Correcting Bias in Crowdsourced Data to Map Bicycle Ridership of All Bicyclists

Authors: Avipsa Roy*, , Trisalyn Nelson, Arizona State University, Stewart Fotheringham, Arizona State University, Meghan Winters, Simon Fraser University
Topics: Transportation Geography, Urban and Regional Planning, Spatial Analysis & Modeling
Keywords: Bias Correction, Bicycle, Crowdsourcing, Big Data, Active Transportation, LASSO
Session Type: Poster
Day: 4/5/2019
Start / End Time: 8:00 AM / 9:40 AM
Room: Lincoln 2, Marriott, Exhibition Level
Presentation File: No File Uploaded

Traditional methods of counting bicyclists are resource-intensive and generate data with sparse spatial and temporal detail. Previous research suggests big data from crowdsourced fitness apps offer a new source of bicycling data with high spatial and temporal resolution.
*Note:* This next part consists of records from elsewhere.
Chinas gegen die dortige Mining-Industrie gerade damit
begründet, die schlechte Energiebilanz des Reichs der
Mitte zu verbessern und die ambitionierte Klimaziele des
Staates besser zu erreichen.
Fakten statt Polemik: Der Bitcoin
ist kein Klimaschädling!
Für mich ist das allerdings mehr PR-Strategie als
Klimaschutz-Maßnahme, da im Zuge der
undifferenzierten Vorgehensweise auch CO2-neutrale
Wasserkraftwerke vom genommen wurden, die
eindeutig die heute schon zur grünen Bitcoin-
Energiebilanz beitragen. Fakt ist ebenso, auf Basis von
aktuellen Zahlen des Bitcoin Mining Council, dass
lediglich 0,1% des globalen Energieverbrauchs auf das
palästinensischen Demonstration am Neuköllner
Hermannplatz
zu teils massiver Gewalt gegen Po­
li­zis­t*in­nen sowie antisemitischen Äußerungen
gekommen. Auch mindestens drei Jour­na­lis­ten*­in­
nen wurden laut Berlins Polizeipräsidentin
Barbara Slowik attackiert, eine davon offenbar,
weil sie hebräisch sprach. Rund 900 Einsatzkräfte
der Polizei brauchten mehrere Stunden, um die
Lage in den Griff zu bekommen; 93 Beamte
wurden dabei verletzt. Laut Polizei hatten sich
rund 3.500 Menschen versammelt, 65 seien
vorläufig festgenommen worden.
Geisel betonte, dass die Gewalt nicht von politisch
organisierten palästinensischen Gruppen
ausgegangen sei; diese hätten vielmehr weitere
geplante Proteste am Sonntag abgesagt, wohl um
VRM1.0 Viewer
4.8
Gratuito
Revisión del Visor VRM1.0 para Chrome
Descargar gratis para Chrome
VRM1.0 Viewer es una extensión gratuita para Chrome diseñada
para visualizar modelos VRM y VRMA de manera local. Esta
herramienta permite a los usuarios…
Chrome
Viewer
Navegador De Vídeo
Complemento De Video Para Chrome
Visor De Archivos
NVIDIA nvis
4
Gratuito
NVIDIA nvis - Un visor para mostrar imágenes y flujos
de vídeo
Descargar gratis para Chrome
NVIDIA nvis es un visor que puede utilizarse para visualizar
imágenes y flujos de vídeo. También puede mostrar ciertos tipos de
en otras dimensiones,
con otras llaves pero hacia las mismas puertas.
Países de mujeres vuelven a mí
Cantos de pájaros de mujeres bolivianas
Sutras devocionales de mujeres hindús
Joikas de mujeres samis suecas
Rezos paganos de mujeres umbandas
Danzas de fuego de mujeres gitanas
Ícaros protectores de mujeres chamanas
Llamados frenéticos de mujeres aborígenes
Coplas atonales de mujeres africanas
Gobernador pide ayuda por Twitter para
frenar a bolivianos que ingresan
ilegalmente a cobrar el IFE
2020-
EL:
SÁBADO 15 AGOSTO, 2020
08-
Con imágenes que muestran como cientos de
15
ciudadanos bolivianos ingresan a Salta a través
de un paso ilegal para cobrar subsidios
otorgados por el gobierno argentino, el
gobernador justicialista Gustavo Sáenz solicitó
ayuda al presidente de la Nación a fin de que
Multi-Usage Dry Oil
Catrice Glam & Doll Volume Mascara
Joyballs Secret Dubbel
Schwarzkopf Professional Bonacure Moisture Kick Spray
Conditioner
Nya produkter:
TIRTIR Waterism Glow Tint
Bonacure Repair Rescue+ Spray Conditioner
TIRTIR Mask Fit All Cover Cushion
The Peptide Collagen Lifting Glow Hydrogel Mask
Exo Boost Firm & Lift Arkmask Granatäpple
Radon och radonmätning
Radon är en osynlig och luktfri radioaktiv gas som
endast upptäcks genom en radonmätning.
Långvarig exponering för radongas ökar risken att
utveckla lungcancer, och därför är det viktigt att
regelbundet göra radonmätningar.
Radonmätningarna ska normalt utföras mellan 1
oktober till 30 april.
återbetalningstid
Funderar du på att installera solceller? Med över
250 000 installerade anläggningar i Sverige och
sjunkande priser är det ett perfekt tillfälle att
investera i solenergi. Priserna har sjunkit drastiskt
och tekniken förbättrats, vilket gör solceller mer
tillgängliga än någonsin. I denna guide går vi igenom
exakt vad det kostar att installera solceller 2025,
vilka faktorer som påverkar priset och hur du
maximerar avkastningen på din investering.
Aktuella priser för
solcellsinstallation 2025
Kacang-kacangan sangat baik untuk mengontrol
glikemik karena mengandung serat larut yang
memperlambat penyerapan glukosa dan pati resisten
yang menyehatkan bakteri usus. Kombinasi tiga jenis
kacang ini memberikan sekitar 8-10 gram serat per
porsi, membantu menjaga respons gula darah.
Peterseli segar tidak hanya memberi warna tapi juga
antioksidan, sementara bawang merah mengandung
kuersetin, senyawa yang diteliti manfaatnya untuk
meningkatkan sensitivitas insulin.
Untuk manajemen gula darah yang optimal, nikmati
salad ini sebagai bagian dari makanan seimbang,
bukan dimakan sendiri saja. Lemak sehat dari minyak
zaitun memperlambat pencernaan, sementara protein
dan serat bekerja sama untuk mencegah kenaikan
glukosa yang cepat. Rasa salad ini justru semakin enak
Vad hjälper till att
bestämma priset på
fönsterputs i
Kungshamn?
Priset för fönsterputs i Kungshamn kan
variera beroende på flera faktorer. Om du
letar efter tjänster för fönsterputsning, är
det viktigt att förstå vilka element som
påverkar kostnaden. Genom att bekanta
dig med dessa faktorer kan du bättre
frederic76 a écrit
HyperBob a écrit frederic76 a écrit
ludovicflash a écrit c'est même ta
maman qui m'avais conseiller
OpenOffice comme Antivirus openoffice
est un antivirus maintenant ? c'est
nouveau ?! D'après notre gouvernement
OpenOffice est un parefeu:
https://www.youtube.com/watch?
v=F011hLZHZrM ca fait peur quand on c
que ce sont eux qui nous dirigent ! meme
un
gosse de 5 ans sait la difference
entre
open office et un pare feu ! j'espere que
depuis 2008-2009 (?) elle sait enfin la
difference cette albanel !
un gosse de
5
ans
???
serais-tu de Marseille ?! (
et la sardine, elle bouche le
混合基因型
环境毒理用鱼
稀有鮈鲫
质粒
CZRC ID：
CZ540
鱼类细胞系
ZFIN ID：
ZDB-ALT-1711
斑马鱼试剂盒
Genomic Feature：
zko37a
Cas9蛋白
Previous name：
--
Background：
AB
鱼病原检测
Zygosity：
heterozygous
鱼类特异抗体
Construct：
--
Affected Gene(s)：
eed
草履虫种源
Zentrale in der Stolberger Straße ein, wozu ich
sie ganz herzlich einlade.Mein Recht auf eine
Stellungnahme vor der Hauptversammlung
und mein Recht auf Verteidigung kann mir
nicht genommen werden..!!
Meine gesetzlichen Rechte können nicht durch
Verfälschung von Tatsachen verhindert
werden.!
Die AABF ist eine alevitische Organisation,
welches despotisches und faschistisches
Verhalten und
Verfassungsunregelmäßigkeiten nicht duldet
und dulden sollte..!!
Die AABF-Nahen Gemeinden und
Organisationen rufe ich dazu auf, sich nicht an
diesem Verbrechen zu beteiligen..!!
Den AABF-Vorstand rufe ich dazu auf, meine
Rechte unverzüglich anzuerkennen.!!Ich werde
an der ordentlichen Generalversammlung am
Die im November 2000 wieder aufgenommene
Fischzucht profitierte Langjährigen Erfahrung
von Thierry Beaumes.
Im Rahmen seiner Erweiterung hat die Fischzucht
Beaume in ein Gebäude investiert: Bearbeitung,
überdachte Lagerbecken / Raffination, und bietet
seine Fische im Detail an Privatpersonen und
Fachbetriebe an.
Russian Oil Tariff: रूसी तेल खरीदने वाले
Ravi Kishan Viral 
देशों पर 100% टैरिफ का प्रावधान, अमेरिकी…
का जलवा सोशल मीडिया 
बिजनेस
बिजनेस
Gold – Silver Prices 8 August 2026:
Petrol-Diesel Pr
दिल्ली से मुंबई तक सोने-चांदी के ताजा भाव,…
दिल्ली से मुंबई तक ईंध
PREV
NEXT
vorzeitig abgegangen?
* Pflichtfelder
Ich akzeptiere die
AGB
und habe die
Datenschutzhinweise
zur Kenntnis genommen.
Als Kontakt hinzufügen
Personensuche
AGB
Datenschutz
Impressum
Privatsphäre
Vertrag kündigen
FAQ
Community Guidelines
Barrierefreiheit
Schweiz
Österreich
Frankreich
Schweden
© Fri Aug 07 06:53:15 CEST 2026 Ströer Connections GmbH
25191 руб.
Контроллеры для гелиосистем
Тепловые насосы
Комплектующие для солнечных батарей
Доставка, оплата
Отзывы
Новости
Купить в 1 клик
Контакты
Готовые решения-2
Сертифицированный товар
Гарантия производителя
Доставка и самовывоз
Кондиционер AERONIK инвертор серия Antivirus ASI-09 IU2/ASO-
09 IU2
However, crowdsourced bicycling data are biased as they oversample recreational riders. Our goals are to quantify geographical variables which can help in correcting bias in crowdsourced data and to develop a generalized method to correct bias in big crowdsourced data on bicycle ridership in different settings in order to generate maps representative of all bicyclists at a street-level spatial resolution. We use street-level Strava ridership data for 2016, geographical covariate data and official counts from 44 locations across Maricopa County, Arizona, USA (train data) , and 60 locations from the city of Tempe (test data), within Maricopa. First, we quantified the relationship between Strava and official ridership data volumes. Second, we used a mixed-model approach with LASSO and Poisson regression to integrate geographical covariates, Strava, and training data to correct bias. Finally, we predicted bias-corrected average annual daily bicyclist counts for Tempe using a mixed model approach with LASSO and Poisson regression and also evaluated model accuracy across Tempe. We found a correlation between annual ridership data from Strava and official counts (R2= 0.52) in Maricopa County. The results indicate that our model could correct bias in crowdsourced data from Strava in Tempe with 80.3% of road segments being predicted to ±50 average annual bicyclists.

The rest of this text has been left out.